Get full details of a PubMed article by its PMID

02

get_pubmed_citations

Useful for tracing the impact of a paper and finding follow-up research. Find articles that cite a specific PubMed paper

03

search_pubmed

Returns titles, authors, journals, abstracts, DOIs, and MeSH terms. Supports boolean operators: AND, OR, NOT. Search PubMed for biomedical and life sciences research articles

Example Prompts for PubMed in LlamaIndex

Ready-to-use prompts you can give your LlamaIndex agent to start working with PubMed immediately.

01

"Find recent research on CRISPR gene therapy for sickle cell disease."

02

"Get complete details for PubMed article PMID 33782455."

03

"Which papers cite the original CRISPR-Cas9 paper? Show me the top citing articles."

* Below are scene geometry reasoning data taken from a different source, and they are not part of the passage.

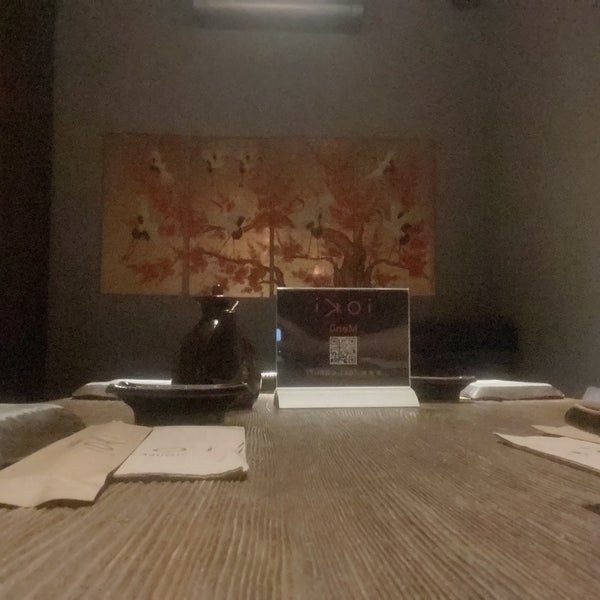
Identify the location of ac wall unit. click(x=279, y=18).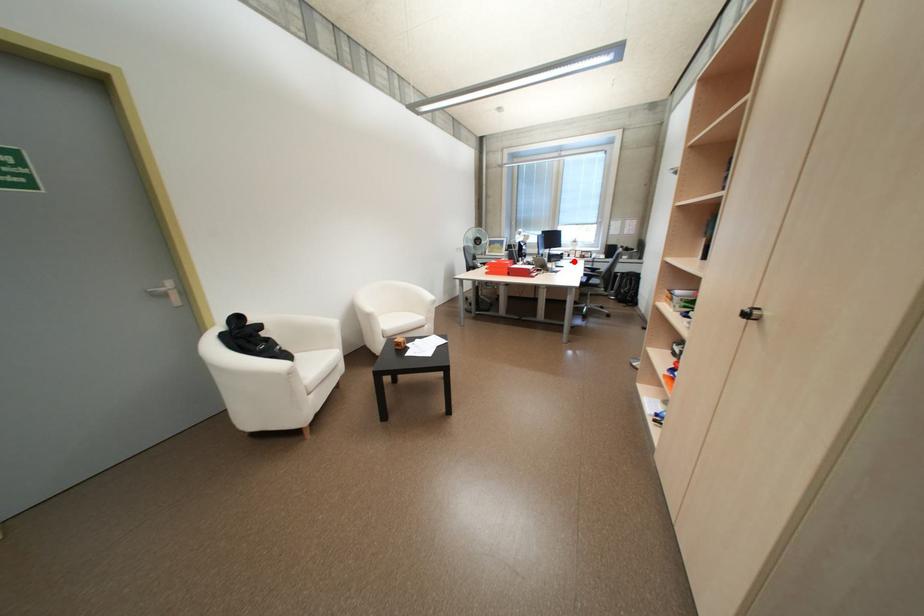
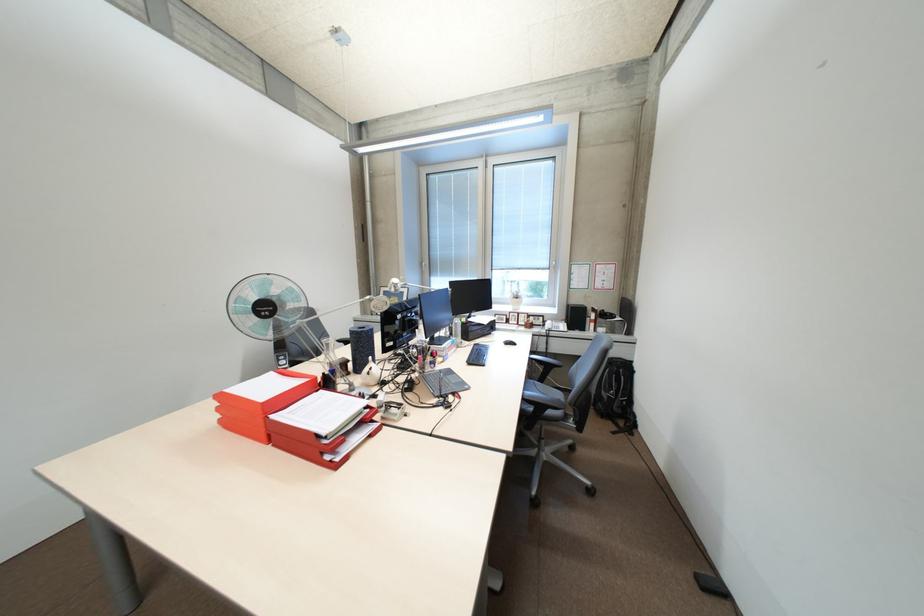
In the second image, find the point that corresponds to the highlighted location in the first image.

(504, 341)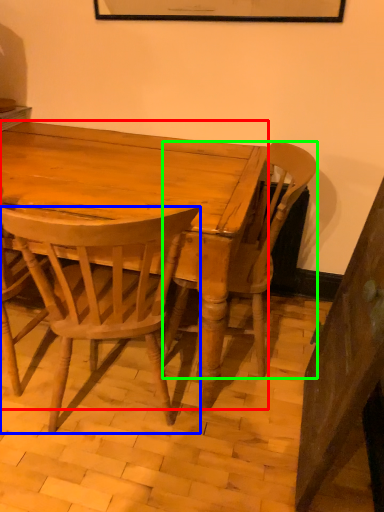
Question: Which is farther away from desk (highlighted by a red box)? chair (highlighted by a blue box) or chair (highlighted by a green box)?

Choices:
 (A) chair
 (B) chair

Answer: (B)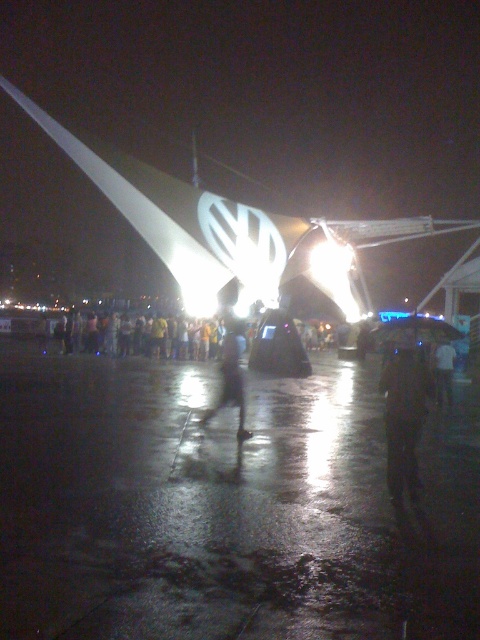
Question: Does transparent plastic umbrella at center appear over white matte shirt at center?

Choices:
 (A) yes
 (B) no

Answer: (A)

Question: Is yellow casual clothing at center positioned at the back of dark matte figure at center?

Choices:
 (A) yes
 (B) no

Answer: (A)

Question: Which object is positioned farthest from the black matte jacket at center?

Choices:
 (A) yellow casual clothing at center
 (B) transparent plastic umbrella at center

Answer: (A)

Question: Which is nearer to the transparent plastic umbrella at center?

Choices:
 (A) white matte shirt at center
 (B) black matte jacket at center
 (C) dark matte figure at center
 (D) yellow casual clothing at center

Answer: (B)

Question: Which object appears closest to the camera in this image?

Choices:
 (A) yellow casual clothing at center
 (B) black matte jacket at center
 (C) dark matte figure at center

Answer: (B)

Question: Can you confirm if black matte jacket at center is positioned below yellow casual clothing at center?

Choices:
 (A) yes
 (B) no

Answer: (A)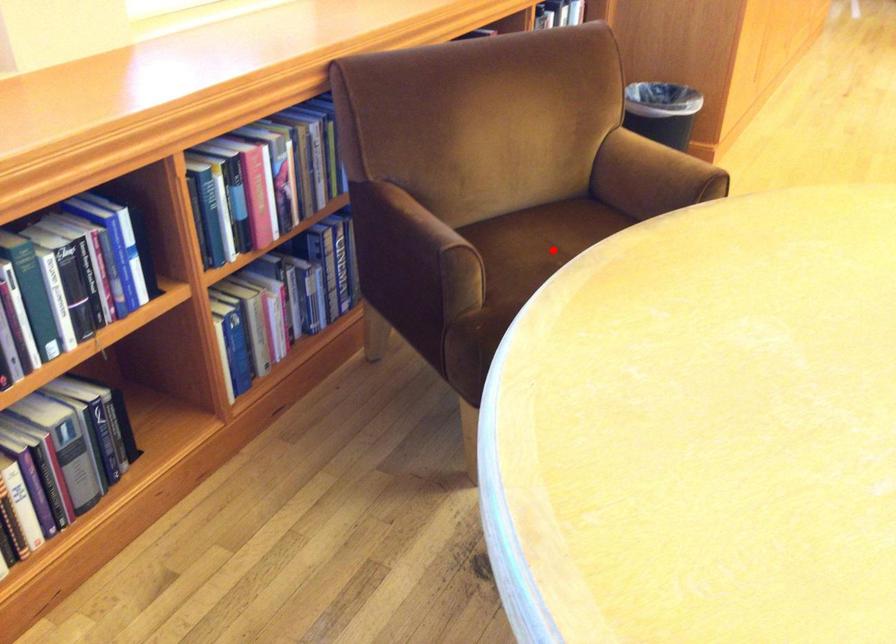
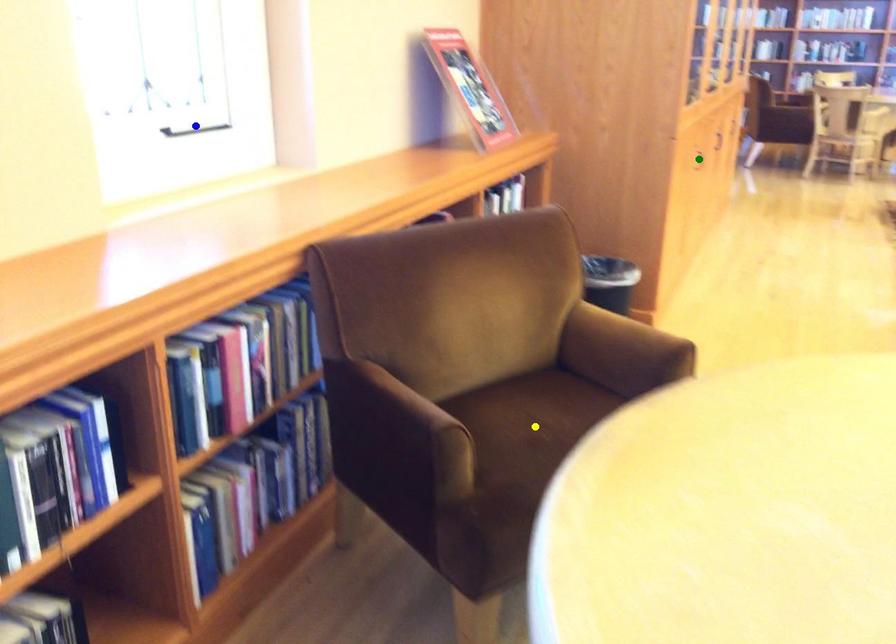
Question: I am providing you with two images of the same scene from different viewpoints. A red point is marked on the first image. You are given multiple points on the second image. Which mark in image 2 goes with the point in image 1?

Choices:
 (A) yellow point
 (B) green point
 (C) blue point

Answer: (A)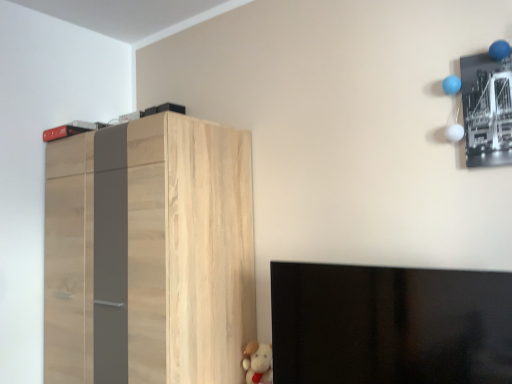
I want to click on black glossy tv at lower right, so click(389, 325).

This screenshot has width=512, height=384. What do you see at coordinates (389, 325) in the screenshot? I see `black glossy tv at lower right` at bounding box center [389, 325].

Measure the distance between point (319, 340) and camera.

The depth of point (319, 340) is 1.44 meters.

This screenshot has width=512, height=384. I want to click on black glossy tv at lower right, so click(389, 325).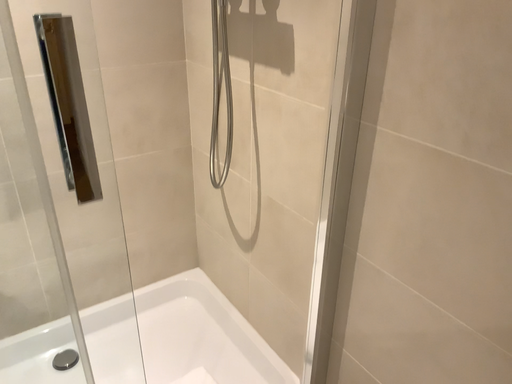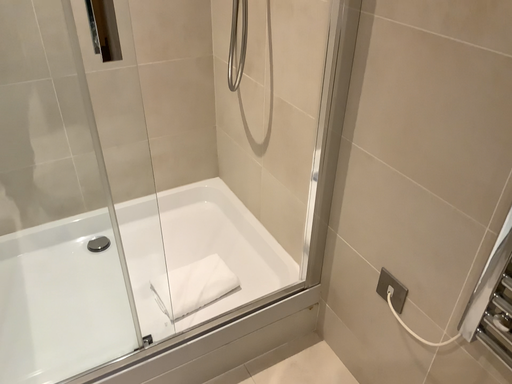
Question: How did the camera likely rotate when shooting the video?

Choices:
 (A) rotated upward
 (B) rotated downward

Answer: (B)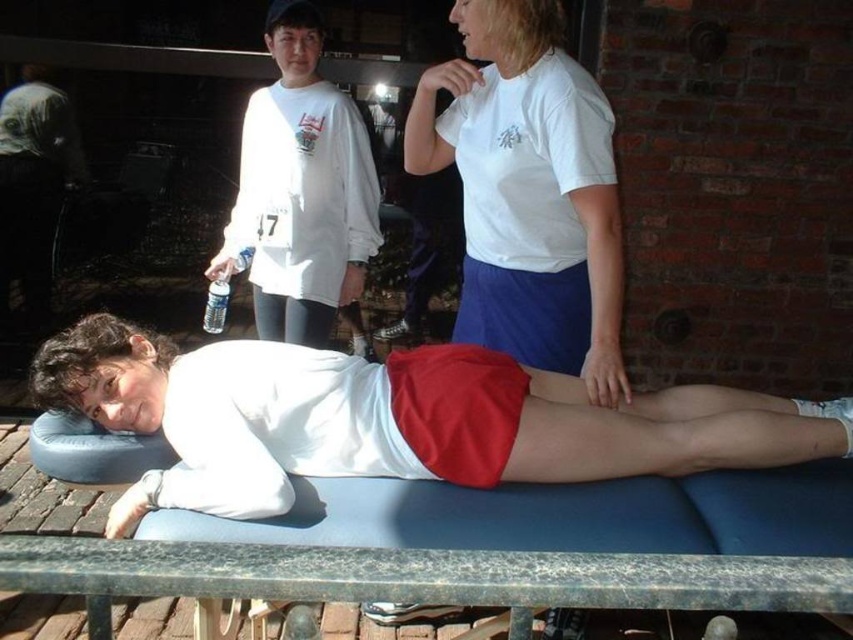
You are a photographer positioned at point 0.0, 0.0. You need to capture a photo of the white matte shirt at center. Which direction should you move to get a better shot?

The white matte shirt at center is located at point [393,419]. Since you are at [0,0], you should move towards the northeast direction to align with the shirt.

You are standing at the point labeled as point (628, 579). You want to take a photo of the entire massage table scene. The camera you have is 26.49 inches away from you. Can you take the photo without moving your position?

Yes, because the camera is exactly 26.49 inches away from point (628, 579), which is your current position, so you can take the photo without moving.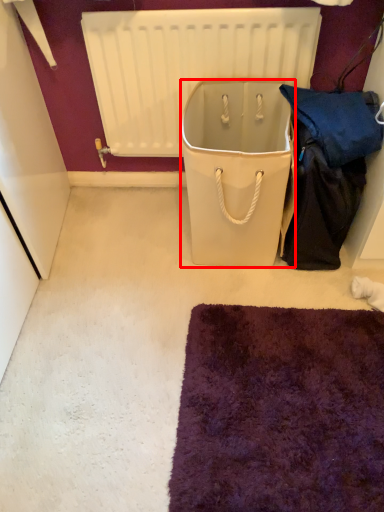
Question: Observing the image, what is the correct spatial positioning of cooler (annotated by the red box) in reference to radiator?

Choices:
 (A) left
 (B) right

Answer: (B)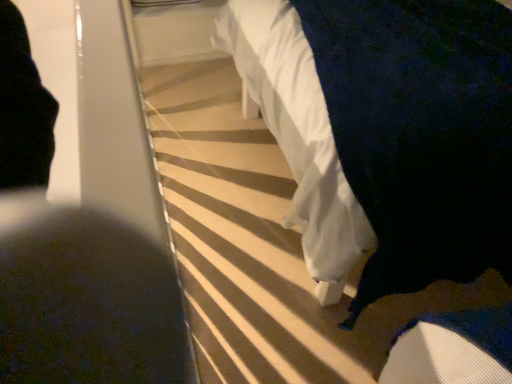
Question: Is dark fabric at lower left turned away from white fabric bed at upper center?

Choices:
 (A) no
 (B) yes

Answer: (A)

Question: Does dark fabric at lower left have a larger size compared to white fabric bed at upper center?

Choices:
 (A) yes
 (B) no

Answer: (A)

Question: From the image's perspective, is dark fabric at lower left on white fabric bed at upper center?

Troubleshooting PubMed MCP Server with LlamaIndex

Common issues when connecting PubMed to LlamaIndex through the Vinkius, and how to resolve them.

01

BasicMCPClient not found

Install: pip install llama-index-tools-mcp

PubMed + LlamaIndex FAQ

Common questions about integrating PubMed MCP Server with LlamaIndex.

01

How does LlamaIndex connect to MCP servers?

Use the MCP client adapter to create a connection. LlamaIndex discovers all tools and wraps them as query engine tools compatible with any LlamaIndex agent.
02

Can I combine MCP tools with vector stores?

Yes. LlamaIndex agents can query PubMed tools and vector store indexes in the same turn, combining real-time and embedded data for grounded responses.
03

Does LlamaIndex support async MCP calls?

Yes. LlamaIndex's async agent framework supports concurrent MCP tool calls for high-throughput data processing pipelines.

Connect PubMed to LlamaIndex

Get your token, paste the configuration, and start using 3 tools in under 2 minutes. No API key management needed.